**Directive:** Find each line in the items that contains the word "почвы", and copy those lines.

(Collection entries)
━━━━━━━━━━━━━━━━━━━━━━━━━━━━━━

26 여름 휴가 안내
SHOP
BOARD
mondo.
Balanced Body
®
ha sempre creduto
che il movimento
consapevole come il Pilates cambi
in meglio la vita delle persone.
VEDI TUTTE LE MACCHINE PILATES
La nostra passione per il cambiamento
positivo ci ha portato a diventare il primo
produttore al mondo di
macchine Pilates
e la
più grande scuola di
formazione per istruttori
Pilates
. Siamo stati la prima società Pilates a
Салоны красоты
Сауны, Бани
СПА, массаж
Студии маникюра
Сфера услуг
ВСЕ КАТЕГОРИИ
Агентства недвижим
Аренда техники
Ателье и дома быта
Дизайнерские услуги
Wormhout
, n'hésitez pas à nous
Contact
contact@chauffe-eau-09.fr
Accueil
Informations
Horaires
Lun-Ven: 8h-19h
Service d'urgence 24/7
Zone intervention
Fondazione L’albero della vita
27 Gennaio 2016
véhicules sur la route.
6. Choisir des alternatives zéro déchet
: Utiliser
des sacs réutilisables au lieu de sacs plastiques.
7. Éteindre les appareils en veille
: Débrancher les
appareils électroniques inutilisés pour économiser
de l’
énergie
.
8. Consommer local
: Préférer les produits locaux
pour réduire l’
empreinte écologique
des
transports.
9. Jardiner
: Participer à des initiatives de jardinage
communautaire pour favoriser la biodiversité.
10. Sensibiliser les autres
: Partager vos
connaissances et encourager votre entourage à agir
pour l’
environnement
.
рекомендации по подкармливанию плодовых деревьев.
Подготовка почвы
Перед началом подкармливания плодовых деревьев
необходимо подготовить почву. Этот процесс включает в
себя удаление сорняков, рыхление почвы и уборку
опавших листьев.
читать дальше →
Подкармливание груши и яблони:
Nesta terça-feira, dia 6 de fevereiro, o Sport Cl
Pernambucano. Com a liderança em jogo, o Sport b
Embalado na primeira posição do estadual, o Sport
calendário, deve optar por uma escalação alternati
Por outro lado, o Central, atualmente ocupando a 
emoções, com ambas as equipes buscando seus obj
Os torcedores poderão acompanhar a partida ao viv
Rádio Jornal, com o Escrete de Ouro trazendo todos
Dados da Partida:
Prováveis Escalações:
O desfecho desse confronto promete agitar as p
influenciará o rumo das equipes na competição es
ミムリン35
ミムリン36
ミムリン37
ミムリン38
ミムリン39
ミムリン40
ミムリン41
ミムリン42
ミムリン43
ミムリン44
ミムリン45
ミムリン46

━━━━━━━━━━━━━━━━━━━━━━━━━━━━━━

**Result of this exercise:**
Подготовка почвы
себя удаление сорняков, рыхление почвы и уборку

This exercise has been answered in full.